Mari Bercinta!
Jangan kau kira cinta datang dari keakraban
yang lama dan pendekatan yang tekun. Cinta adalah anak kecocokan jiwa. Dan jika itu tak pernah ada, cinta tak akan pernah tercipta dalam hitungan tahun bahkan milenia (Khalil Gibran)
Bagimana pendapat Anda dengan
ungkapan puitis Khalil Gibran tentang cinta di atas? Setujukah? Atau Anda
merasa ungkapan di atas terlalu mengada-ada? Bukankah juga ada peribahasa jawa
“Witing tresno jalaran soko kulino” yang bermakna cinta hadir karena
terbiasa.
Bila kita perhatikan,
keduanya memiliki sisi yang positif. Cinta merupakan anak/hasil dari kecocokan
jiwa. Kecocokan jiwa mungkin saja tumbuh di awal pertemuan dan semakin menguat
dalam perjalanannya, atau bisa saja awalnya belum hadir namun seiring waktu ia
tumbuh. Terbiasa bertemu, terbiasa bersama-sama, kalaupun belum tumbuh maka ia
akan tumbuh sedikit demi sedikit pada ahirnya terdapat kecocokan jiwa.
Cinta adalah sumber energy dalam kehidupan. Ia mampu membawa pemiliknya pada
puncak kebahagiaan hidup dunia dan akhirat. Lalai dalam merawat dan menjaganya
dapat menimbulkan malapetaka. Malapetaka terhadap keluarga, masyarakat maupun
lingkungan hidup yang kita tempati.
Mencintai Pasangan
Cinta merupakan pekerjaan hati atau perasaan
yang perlu terus dipupuk dan dipelihara agar tetap hadir. Cinta yang dibiarkan
tak terawat ibarat tanaman yang kering, gersang, lama-lama akan mati. Merawat
cinta harus merupakan keinginan dari dua belah pihak suami dan istri. Bila hanya sebelah pihak saja tentu
seperti bertepuk sebelah tangan
lama-lama akan capek sendiri dan mungkin terhenti sampai disitu.

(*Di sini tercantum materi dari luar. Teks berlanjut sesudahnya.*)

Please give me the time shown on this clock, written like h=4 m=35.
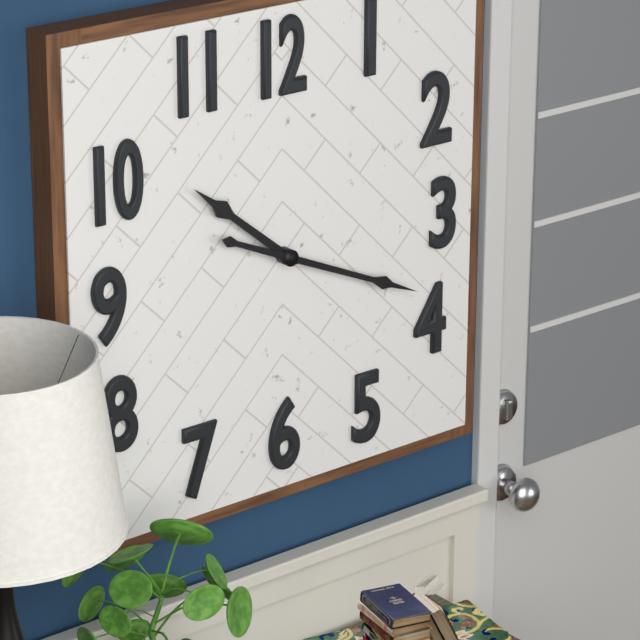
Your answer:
h=10 m=19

Suami dan istri dalam al-quran
diibaratkan pakaian satu sama lain. Mereka (istri) itu adalah
pakaian bagimu dan kamu pun adalah pakaian bagi mereka) (QS. al-Baqarah(2):
187) Pakaian fungsi utamanya adalah
menutupi aurat, menjadikan tubuh terlihat indah dan pelindung dari segala hal
yang bisa merusak tubuh. Demikian pula halnya peran suami dan istri dalam
kehidupan. Kekurangan suami dilengkapi oleh kelebihan istri dan kekurangan
istri dilengkapi oleh kelebihan suami. Pernikahan menjadikan hidup manusia
menjadi indah dan lengkap, melindungi manusia dari perbuatan yang merugikan
dirinya sendiri.
Suami/istri dalam al-quran memakai
kata jauz yang berarti pasangan.
Pasangan merupakan kata yang menggambarkan 2 hal yang bila disatukan
menjadi satu dalam sebuah fungsi. Kedua hal tersebut tidaklah sama, sebagai
contoh sepatu. Ada sepatu kanan dan kiri. Sepatu kanan berbeda dengan sepatu
kiri. Agar seseorang bisa berjalan dengan baik maka antara sepatu kanan dan
kiri mesti dipakai bergantian. Bila kanan ke depan berarti kiri harus ke
belakang demikian sebaliknya secara bergantian. Kalau sepatu kanan terus yang
ada di depan, bisa dipastikan langkahnya tidak akan harmonis bahkan mungkin
akan terjatuh. Karenanya bisa diibaratkan bahwa suami dan istri adalah mitra
sejajar yang bersinergis satu sama lain untuk menuju satu tujuan.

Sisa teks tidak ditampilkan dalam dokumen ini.